Kieron shook his head. “I want to get her daughter too. Szusza.”
Elanus shook his head. “That’s probably not going to happen. You said she’s at boarding school, right?”
“Yes, but—”
“Nope. You won’t have that kind of access or the time to make it. You’re going to have to take the boy and run.”
Kieron felt frustration rise up in him. “How can I face her knowing I left her daughter behind?” he demanded.
“The daughter who gets along with the rest of the family and has siblings she enjoys and is in a school that she likes and who hasn’t, as far as you know, complained about her mother’s situation at all?” Elanus shot back. “That daughter? This is one of those brutal compromises you sometimes have to make in the face of bad situations, Kieron. You know that. There are legal avenues open to us if we let her stay, but if you kidnap her all bets are off.”
“But won’t I already be kidnapping Pol?” he asked, vaguely alarmed at the direction this conversation was going. It was his own idea, he knew that, but hearing Elanus say it made it seem so much more real.
“No,” Elanus said, shaking his head. “Because Pol is going to run away.”
“Elanus—”
“And then you’re going to pick him up and take him to Lizzie.”
Kieron shook his head. “We’ll be scanned by the port authority.
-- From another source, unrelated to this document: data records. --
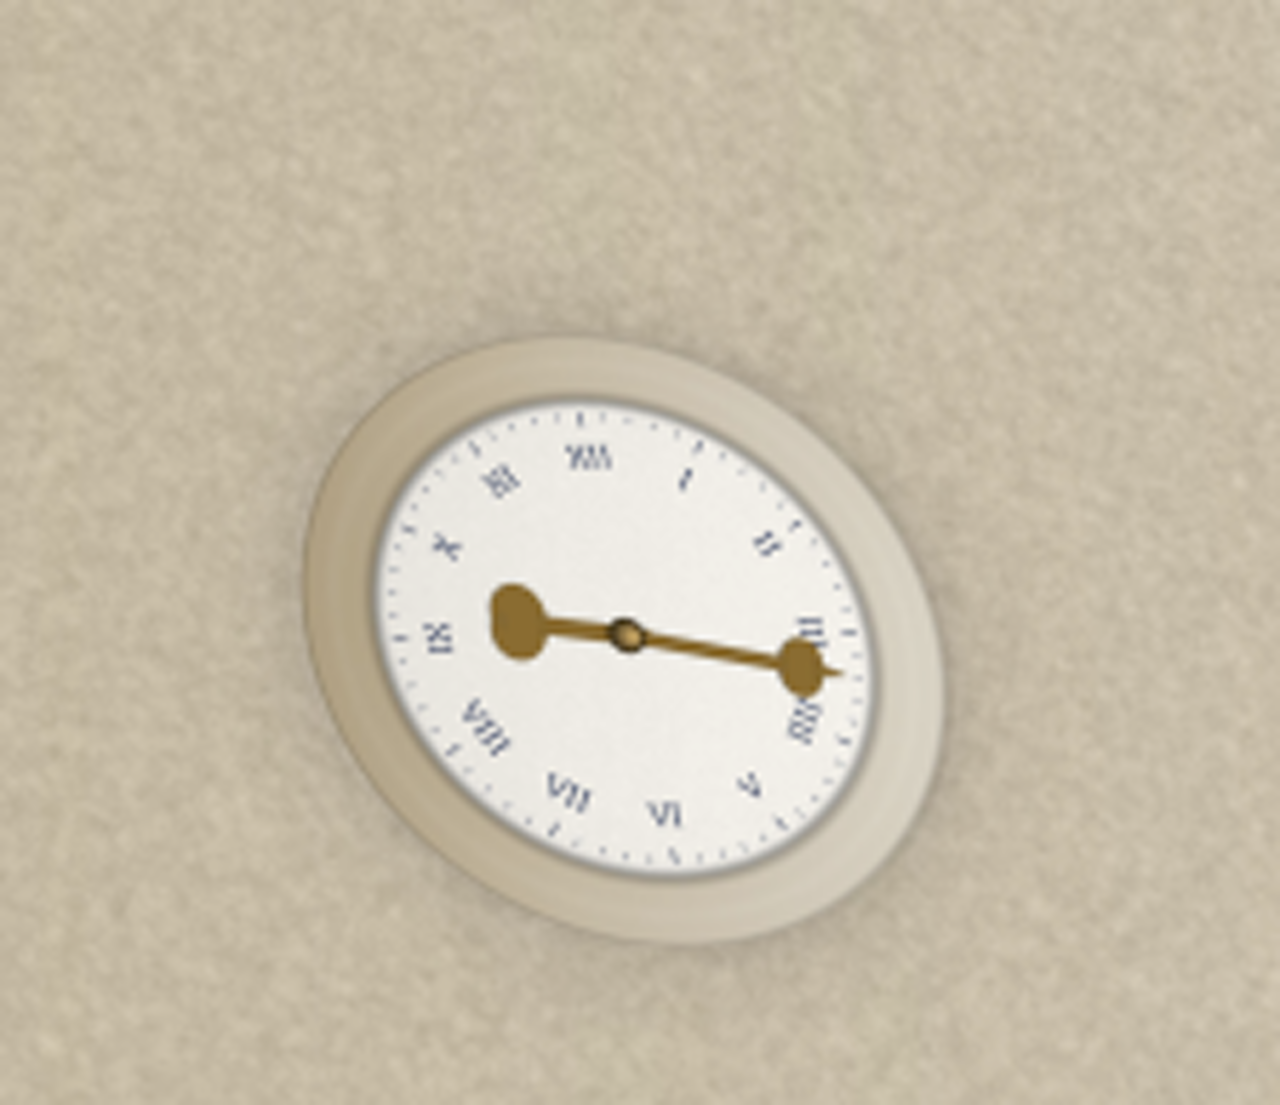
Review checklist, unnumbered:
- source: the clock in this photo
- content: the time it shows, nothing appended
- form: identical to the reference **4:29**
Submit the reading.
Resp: **9:17**
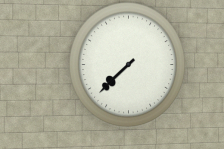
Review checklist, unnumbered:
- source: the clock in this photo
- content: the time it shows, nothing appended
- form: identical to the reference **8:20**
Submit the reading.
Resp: **7:38**
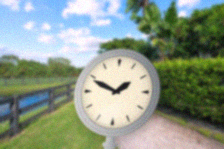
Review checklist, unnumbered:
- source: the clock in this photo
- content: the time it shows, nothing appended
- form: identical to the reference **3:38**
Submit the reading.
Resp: **1:49**
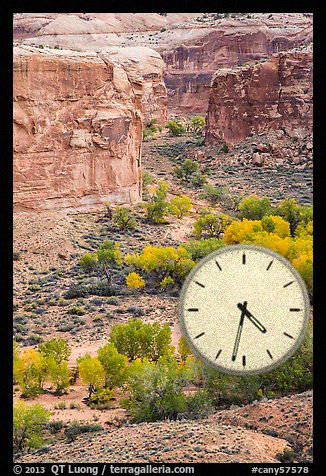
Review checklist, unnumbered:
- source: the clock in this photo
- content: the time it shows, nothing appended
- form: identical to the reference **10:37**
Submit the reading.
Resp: **4:32**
They’ll see an extra person.” So he might as well get in trouble for two.
“No they won’t, because Lizzie’s going to dial up her ambient radiation so that their scanners are rendered useless and they’re more anxious than ever to get you off planet.” Elanus looked so smug. “Nothing worries the local bureaucrats more than ships that look like they might go ‘boom’ on their watch.”
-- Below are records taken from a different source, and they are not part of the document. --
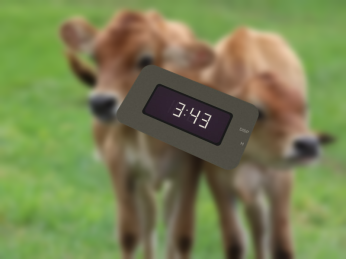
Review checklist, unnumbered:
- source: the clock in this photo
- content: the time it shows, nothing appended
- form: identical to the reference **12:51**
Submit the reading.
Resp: **3:43**
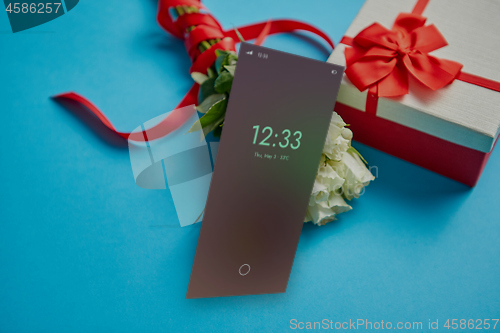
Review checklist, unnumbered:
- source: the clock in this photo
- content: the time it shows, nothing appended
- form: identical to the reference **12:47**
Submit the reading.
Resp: **12:33**
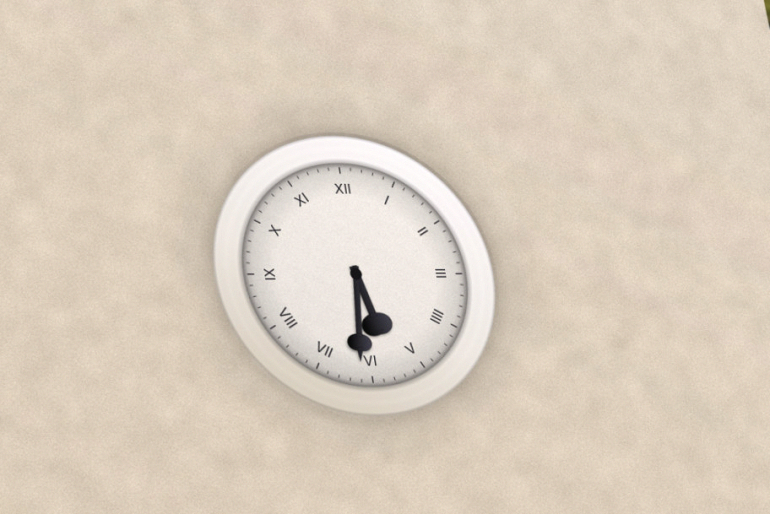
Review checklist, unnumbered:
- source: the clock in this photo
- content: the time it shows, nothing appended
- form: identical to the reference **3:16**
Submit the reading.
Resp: **5:31**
Oh, that was actually a good idea. Of course it was, this was Elanus Kieron was talking to. He was ridiculous, but he was also a genius. “What about Xilinn? How will I get to her?”
“You won’t. She’ll come to you.”
What was he talking about? “I don’t—”
“Kiieronnn!” Catie broke in, her voice impatient and shrill. “Pleeeeease let me plaaay you my sooong!”
“Rude,” Elanus said gently. “It’s not nice to interrupt, baby.”
“But you told me to wait for teeeeen minuuuuutes, Daddeeee!”
“I did, but—”
“Yes,” Kieron said. “I want to hear your song.” He could wait for Elanus’s revelation for a few more minutes.
“It’s orcheeeeestraaaaal!”
Or thirty minutes.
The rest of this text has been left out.